╭─ Supplied records
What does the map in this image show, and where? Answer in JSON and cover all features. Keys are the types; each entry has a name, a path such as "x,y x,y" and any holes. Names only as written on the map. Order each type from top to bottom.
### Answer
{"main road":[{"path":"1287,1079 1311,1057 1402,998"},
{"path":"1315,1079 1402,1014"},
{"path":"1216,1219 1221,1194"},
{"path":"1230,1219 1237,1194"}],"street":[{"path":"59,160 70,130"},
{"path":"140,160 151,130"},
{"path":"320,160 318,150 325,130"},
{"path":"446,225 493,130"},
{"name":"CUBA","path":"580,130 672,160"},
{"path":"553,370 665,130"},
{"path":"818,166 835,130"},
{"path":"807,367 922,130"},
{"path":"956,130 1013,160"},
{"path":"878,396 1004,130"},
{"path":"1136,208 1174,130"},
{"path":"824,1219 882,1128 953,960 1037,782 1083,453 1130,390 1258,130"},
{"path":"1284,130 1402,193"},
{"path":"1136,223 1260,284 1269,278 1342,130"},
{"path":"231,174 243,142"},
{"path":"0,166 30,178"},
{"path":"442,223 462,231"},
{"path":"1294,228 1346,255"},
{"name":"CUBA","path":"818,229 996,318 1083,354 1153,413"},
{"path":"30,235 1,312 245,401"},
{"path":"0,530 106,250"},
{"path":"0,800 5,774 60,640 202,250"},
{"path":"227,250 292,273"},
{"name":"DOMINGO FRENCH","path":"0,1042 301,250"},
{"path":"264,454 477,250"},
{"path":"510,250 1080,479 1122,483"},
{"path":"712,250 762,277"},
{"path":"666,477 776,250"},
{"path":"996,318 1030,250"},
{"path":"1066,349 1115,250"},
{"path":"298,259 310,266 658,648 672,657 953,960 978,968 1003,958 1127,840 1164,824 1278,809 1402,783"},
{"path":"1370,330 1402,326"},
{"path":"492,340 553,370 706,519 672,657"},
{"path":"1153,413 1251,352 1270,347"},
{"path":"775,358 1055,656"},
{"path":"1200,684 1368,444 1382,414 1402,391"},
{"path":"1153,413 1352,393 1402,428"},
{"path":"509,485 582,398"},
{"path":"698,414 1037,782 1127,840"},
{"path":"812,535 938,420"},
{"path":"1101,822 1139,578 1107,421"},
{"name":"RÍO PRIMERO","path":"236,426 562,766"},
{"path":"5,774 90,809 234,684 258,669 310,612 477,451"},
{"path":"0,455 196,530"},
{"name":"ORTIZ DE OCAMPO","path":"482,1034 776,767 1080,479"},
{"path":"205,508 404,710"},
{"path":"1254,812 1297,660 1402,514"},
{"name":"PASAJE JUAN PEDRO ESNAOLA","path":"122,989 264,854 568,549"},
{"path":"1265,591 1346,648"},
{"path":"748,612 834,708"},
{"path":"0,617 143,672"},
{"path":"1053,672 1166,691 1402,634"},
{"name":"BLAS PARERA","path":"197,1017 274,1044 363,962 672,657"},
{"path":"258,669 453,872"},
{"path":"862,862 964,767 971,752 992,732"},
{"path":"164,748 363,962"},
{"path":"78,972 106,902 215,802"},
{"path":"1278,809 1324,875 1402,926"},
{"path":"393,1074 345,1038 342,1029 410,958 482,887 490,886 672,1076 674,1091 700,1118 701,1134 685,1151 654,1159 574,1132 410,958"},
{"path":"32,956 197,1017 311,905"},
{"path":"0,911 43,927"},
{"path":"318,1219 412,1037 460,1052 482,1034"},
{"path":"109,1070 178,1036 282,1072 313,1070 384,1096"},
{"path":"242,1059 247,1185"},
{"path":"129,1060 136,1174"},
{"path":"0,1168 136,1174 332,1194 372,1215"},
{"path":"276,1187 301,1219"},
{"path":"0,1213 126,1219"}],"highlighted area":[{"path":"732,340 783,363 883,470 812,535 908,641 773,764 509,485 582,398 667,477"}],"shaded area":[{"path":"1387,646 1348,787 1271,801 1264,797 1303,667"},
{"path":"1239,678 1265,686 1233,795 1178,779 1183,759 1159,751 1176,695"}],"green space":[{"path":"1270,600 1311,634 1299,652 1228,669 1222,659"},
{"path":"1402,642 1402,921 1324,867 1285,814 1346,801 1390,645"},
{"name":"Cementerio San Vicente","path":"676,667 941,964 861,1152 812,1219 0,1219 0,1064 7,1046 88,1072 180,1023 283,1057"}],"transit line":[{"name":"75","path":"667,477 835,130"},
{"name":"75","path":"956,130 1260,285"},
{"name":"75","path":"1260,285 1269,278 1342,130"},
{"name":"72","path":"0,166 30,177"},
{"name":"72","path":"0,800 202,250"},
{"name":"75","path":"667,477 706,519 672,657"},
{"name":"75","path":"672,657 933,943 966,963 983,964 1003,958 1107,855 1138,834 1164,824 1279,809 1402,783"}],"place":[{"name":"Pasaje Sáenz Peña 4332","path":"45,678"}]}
╰─
Exercise:
The complete data is to be transcribed verbatim.

Answer space:
What does the map in this image show, and where? Answer in JSON and cover all features. Keys are the types; each entry has a name, a path such as "x,y x,y" and any holes. Names only as written on the map. Order each type from top to bottom.
### Answer
{"main road":[{"path":"1287,1079 1311,1057 1402,998"},
{"path":"1315,1079 1402,1014"},
{"path":"1216,1219 1221,1194"},
{"path":"1230,1219 1237,1194"}],"street":[{"path":"59,160 70,130"},
{"path":"140,160 151,130"},
{"path":"320,160 318,150 325,130"},
{"path":"446,225 493,130"},
{"name":"CUBA","path":"580,130 672,160"},
{"path":"553,370 665,130"},
{"path":"818,166 835,130"},
{"path":"807,367 922,130"},
{"path":"956,130 1013,160"},
{"path":"878,396 1004,130"},
{"path":"1136,208 1174,130"},
{"path":"824,1219 882,1128 953,960 1037,782 1083,453 1130,390 1258,130"},
{"path":"1284,130 1402,193"},
{"path":"1136,223 1260,284 1269,278 1342,130"},
{"path":"231,174 243,142"},
{"path":"0,166 30,178"},
{"path":"442,223 462,231"},
{"path":"1294,228 1346,255"},
{"name":"CUBA","path":"818,229 996,318 1083,354 1153,413"},
{"path":"30,235 1,312 245,401"},
{"path":"0,530 106,250"},
{"path":"0,800 5,774 60,640 202,250"},
{"path":"227,250 292,273"},
{"name":"DOMINGO FRENCH","path":"0,1042 301,250"},
{"path":"264,454 477,250"},
{"path":"510,250 1080,479 1122,483"},
{"path":"712,250 762,277"},
{"path":"666,477 776,250"},
{"path":"996,318 1030,250"},
{"path":"1066,349 1115,250"},
{"path":"298,259 310,266 658,648 672,657 953,960 978,968 1003,958 1127,840 1164,824 1278,809 1402,783"},
{"path":"1370,330 1402,326"},
{"path":"492,340 553,370 706,519 672,657"},
{"path":"1153,413 1251,352 1270,347"},
{"path":"775,358 1055,656"},
{"path":"1200,684 1368,444 1382,414 1402,391"},
{"path":"1153,413 1352,393 1402,428"},
{"path":"509,485 582,398"},
{"path":"698,414 1037,782 1127,840"},
{"path":"812,535 938,420"},
{"path":"1101,822 1139,578 1107,421"},
{"name":"RÍO PRIMERO","path":"236,426 562,766"},
{"path":"5,774 90,809 234,684 258,669 310,612 477,451"},
{"path":"0,455 196,530"},
{"name":"ORTIZ DE OCAMPO","path":"482,1034 776,767 1080,479"},
{"path":"205,508 404,710"},
{"path":"1254,812 1297,660 1402,514"},
{"name":"PASAJE JUAN PEDRO ESNAOLA","path":"122,989 264,854 568,549"},
{"path":"1265,591 1346,648"},
{"path":"748,612 834,708"},
{"path":"0,617 143,672"},
{"path":"1053,672 1166,691 1402,634"},
{"name":"BLAS PARERA","path":"197,1017 274,1044 363,962 672,657"},
{"path":"258,669 453,872"},
{"path":"862,862 964,767 971,752 992,732"},
{"path":"164,748 363,962"},
{"path":"78,972 106,902 215,802"},
{"path":"1278,809 1324,875 1402,926"},
{"path":"393,1074 345,1038 342,1029 410,958 482,887 490,886 672,1076 674,1091 700,1118 701,1134 685,1151 654,1159 574,1132 410,958"},
{"path":"32,956 197,1017 311,905"},
{"path":"0,911 43,927"},
{"path":"318,1219 412,1037 460,1052 482,1034"},
{"path":"109,1070 178,1036 282,1072 313,1070 384,1096"},
{"path":"242,1059 247,1185"},
{"path":"129,1060 136,1174"},
{"path":"0,1168 136,1174 332,1194 372,1215"},
{"path":"276,1187 301,1219"},
{"path":"0,1213 126,1219"}],"highlighted area":[{"path":"732,340 783,363 883,470 812,535 908,641 773,764 509,485 582,398 667,477"}],"shaded area":[{"path":"1387,646 1348,787 1271,801 1264,797 1303,667"},
{"path":"1239,678 1265,686 1233,795 1178,779 1183,759 1159,751 1176,695"}],"green space":[{"path":"1270,600 1311,634 1299,652 1228,669 1222,659"},
{"path":"1402,642 1402,921 1324,867 1285,814 1346,801 1390,645"},
{"name":"Cementerio San Vicente","path":"676,667 941,964 861,1152 812,1219 0,1219 0,1064 7,1046 88,1072 180,1023 283,1057"}],"transit line":[{"name":"75","path":"667,477 835,130"},
{"name":"75","path":"956,130 1260,285"},
{"name":"75","path":"1260,285 1269,278 1342,130"},
{"name":"72","path":"0,166 30,177"},
{"name":"72","path":"0,800 202,250"},
{"name":"75","path":"667,477 706,519 672,657"},
{"name":"75","path":"672,657 933,943 966,963 983,964 1003,958 1107,855 1138,834 1164,824 1279,809 1402,783"}],"place":[{"name":"Pasaje Sáenz Peña 4332","path":"45,678"}]}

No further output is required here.